Collected data:
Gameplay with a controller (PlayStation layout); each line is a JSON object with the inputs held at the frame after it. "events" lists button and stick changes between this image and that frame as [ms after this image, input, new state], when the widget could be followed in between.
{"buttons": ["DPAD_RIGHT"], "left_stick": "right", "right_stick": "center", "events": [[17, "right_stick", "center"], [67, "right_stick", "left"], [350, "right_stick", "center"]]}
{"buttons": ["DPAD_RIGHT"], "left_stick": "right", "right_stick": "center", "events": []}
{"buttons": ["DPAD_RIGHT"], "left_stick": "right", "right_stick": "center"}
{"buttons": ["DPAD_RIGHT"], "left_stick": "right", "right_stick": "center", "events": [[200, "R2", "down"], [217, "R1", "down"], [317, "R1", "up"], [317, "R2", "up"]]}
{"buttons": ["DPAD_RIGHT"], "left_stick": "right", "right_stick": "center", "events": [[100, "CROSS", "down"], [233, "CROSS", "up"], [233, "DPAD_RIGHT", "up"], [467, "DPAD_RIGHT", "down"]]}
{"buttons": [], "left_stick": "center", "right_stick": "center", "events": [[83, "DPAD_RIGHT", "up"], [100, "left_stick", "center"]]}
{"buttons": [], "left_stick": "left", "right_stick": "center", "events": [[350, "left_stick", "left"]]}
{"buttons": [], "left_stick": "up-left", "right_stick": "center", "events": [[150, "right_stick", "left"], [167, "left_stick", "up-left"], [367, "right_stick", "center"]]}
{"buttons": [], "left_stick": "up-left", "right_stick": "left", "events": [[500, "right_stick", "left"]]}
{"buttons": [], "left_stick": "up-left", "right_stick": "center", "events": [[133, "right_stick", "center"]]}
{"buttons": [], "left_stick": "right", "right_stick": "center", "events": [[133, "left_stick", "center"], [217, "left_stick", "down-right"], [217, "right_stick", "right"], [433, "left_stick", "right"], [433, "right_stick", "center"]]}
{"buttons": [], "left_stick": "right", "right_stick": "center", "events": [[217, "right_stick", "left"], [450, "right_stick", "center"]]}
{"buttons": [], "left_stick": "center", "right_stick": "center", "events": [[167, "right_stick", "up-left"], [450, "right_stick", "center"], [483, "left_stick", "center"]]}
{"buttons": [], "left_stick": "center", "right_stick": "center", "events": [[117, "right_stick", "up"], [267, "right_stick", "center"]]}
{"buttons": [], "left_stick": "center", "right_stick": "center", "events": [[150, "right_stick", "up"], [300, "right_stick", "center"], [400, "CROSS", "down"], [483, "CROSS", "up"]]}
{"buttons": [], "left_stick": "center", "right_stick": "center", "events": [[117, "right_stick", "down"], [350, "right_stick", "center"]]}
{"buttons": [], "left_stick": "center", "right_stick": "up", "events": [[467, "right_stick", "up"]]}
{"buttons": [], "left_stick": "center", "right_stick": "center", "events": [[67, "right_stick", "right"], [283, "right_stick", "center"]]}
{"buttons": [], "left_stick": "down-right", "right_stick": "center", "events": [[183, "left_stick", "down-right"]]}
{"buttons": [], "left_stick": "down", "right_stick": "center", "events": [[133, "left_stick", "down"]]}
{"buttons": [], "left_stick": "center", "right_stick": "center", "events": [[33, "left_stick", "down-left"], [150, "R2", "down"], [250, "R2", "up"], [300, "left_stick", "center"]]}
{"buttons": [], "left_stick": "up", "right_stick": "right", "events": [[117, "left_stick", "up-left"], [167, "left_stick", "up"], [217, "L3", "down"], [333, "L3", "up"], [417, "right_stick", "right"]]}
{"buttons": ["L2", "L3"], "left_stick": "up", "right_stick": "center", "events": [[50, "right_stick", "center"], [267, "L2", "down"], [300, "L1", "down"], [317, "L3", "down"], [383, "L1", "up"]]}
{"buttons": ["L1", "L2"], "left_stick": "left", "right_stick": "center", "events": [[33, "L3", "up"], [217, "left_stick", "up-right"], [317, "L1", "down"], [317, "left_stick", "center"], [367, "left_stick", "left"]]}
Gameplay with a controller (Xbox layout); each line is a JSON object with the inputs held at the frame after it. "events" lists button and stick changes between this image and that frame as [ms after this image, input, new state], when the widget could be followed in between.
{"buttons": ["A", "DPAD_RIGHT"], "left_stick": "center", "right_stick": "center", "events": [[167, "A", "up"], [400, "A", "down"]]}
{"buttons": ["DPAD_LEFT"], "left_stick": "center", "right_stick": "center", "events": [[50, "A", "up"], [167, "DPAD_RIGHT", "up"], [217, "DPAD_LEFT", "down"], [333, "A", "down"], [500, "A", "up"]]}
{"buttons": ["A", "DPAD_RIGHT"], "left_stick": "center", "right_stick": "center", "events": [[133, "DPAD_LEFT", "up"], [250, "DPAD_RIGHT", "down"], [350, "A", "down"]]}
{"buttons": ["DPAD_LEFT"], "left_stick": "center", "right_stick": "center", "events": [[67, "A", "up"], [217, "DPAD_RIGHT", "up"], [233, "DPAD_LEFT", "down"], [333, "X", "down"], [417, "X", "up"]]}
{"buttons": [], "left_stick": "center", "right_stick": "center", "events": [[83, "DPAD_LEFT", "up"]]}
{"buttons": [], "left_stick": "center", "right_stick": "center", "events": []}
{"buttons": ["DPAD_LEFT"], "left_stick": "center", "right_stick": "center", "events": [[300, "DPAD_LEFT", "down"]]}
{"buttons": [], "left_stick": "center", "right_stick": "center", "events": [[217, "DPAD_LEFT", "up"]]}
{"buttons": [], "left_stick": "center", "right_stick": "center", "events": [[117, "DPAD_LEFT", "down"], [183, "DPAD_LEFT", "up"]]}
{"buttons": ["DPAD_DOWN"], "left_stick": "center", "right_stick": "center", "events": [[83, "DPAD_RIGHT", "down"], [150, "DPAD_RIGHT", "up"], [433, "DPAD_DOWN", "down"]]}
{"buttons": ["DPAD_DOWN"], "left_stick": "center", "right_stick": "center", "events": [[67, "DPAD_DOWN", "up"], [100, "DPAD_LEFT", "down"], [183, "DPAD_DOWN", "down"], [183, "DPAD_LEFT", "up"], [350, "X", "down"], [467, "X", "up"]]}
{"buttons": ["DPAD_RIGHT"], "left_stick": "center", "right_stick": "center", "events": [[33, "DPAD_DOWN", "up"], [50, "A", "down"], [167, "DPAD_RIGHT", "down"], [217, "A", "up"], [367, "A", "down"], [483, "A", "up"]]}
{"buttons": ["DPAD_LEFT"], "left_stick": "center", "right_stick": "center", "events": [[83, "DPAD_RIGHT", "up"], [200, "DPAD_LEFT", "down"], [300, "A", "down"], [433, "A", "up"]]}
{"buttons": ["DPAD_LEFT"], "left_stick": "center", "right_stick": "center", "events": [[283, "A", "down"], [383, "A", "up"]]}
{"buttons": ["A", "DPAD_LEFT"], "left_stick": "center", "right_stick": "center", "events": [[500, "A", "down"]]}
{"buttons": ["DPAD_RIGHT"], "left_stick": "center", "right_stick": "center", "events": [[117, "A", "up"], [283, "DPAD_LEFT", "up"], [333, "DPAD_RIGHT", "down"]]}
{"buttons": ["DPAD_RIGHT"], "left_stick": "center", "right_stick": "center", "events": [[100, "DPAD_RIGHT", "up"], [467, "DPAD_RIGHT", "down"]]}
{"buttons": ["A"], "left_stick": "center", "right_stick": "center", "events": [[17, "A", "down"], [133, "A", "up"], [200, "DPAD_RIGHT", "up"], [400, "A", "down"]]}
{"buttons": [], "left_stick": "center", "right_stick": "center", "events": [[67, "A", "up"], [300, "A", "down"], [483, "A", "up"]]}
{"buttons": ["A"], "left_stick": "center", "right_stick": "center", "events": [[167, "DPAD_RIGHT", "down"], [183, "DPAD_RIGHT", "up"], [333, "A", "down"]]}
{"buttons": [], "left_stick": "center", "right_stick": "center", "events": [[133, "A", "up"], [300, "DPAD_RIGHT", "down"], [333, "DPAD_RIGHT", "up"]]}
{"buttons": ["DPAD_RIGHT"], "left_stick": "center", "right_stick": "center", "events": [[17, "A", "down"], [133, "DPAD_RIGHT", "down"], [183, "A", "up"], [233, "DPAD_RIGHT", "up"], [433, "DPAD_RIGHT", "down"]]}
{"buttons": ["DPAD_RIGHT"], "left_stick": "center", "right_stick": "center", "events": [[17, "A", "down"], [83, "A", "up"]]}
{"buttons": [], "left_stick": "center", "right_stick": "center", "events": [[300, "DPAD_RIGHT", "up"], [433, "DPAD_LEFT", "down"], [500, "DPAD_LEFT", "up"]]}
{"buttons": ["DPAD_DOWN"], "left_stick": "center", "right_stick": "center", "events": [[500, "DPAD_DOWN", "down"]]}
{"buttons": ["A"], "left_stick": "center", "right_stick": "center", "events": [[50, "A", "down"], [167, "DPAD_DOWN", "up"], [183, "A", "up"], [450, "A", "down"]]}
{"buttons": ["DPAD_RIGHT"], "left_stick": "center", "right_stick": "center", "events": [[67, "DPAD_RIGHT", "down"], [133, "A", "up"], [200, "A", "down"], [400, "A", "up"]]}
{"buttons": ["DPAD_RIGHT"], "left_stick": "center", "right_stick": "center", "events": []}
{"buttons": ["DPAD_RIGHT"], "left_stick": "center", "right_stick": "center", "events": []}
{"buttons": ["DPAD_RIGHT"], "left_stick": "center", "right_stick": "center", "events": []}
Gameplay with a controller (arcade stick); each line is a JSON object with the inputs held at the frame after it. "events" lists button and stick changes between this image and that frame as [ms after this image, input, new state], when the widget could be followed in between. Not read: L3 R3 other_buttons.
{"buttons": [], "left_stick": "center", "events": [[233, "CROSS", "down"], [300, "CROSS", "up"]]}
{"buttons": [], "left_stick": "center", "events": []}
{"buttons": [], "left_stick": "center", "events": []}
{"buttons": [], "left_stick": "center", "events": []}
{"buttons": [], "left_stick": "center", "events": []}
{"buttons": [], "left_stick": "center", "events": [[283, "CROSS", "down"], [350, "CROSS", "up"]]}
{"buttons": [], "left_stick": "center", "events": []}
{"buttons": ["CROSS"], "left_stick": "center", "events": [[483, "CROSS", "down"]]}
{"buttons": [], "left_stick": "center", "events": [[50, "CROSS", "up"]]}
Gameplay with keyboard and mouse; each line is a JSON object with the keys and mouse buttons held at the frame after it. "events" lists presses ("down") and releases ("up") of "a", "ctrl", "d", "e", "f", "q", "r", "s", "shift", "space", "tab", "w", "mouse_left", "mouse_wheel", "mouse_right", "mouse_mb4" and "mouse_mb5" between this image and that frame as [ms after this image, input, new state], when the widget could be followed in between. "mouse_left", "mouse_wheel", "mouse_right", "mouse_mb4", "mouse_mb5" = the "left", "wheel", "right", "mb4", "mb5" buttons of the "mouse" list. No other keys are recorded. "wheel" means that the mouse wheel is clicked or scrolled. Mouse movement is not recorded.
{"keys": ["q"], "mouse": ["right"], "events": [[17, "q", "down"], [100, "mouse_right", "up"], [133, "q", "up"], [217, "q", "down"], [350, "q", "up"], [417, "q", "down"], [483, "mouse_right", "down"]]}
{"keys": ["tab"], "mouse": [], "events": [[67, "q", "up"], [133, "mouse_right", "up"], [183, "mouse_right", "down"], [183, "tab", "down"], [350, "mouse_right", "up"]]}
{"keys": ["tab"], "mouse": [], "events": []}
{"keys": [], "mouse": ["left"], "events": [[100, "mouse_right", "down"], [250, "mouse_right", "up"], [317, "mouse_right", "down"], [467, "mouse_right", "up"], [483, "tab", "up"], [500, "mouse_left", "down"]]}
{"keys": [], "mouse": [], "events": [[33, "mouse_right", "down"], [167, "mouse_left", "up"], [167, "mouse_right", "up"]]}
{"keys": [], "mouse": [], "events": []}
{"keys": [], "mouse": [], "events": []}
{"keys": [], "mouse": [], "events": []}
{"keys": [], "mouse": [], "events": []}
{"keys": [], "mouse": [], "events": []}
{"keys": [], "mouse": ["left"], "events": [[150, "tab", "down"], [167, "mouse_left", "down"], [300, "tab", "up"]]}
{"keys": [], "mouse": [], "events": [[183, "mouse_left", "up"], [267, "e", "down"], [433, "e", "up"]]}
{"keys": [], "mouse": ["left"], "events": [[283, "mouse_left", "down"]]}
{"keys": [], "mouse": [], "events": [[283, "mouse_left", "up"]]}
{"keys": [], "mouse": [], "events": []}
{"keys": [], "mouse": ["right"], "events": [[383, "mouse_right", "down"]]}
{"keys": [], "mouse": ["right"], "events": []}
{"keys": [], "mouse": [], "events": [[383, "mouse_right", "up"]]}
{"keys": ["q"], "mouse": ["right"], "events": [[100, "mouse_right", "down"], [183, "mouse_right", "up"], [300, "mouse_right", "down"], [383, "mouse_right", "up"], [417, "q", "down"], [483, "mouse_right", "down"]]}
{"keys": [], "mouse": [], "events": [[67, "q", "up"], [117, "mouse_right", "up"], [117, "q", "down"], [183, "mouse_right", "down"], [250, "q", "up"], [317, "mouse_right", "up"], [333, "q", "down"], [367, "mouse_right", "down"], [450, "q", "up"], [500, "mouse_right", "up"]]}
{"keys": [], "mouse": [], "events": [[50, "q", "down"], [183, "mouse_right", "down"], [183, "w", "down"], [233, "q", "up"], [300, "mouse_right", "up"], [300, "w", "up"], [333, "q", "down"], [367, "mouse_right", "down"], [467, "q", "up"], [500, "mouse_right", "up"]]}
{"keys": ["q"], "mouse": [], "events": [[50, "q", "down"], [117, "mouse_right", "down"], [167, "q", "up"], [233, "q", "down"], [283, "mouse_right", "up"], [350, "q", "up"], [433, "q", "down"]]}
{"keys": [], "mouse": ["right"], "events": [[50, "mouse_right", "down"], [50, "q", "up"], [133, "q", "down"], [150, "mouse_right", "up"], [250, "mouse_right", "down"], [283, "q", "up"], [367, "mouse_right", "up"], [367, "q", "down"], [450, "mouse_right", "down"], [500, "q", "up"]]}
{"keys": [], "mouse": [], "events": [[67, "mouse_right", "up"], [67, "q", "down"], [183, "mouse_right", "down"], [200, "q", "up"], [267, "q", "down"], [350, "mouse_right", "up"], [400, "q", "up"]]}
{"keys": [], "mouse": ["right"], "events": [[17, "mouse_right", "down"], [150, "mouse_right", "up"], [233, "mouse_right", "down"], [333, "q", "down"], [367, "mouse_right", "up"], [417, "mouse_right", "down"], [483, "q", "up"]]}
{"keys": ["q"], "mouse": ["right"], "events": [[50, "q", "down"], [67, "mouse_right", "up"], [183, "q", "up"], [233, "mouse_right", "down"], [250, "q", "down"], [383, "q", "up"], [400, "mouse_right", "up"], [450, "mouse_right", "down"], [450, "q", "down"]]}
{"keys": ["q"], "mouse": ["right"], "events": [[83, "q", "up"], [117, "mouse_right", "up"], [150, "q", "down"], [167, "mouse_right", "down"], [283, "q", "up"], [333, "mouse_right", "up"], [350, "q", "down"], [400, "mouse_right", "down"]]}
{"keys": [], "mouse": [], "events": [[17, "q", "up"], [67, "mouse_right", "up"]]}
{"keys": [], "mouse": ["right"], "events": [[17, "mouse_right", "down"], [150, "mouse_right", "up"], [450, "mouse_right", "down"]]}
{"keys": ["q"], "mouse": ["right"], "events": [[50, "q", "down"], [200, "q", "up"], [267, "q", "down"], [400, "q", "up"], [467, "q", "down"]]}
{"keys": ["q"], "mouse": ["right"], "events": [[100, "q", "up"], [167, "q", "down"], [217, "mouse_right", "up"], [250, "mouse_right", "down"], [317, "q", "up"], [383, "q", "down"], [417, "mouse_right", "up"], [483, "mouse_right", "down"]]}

EXERCISE OBJECTIVE: Wherever the string "changes" appears in the entries above, list that line.

TASK RESULT:
Gameplay with a controller (PlayStation layout); each line is a JSON object with the inputs held at the frame after it. "events" lists button and stick changes between this image and that frame as [ms after this image, input, new state], when the widget could be followed in between.
Gameplay with a controller (Xbox layout); each line is a JSON object with the inputs held at the frame after it. "events" lists button and stick changes between this image and that frame as [ms after this image, input, new state], when the widget could be followed in between.
Gameplay with a controller (arcade stick); each line is a JSON object with the inputs held at the frame after it. "events" lists button and stick changes between this image and that frame as [ms after this image, input, new state], when the widget could be followed in between. Not read: L3 R3 other_buttons.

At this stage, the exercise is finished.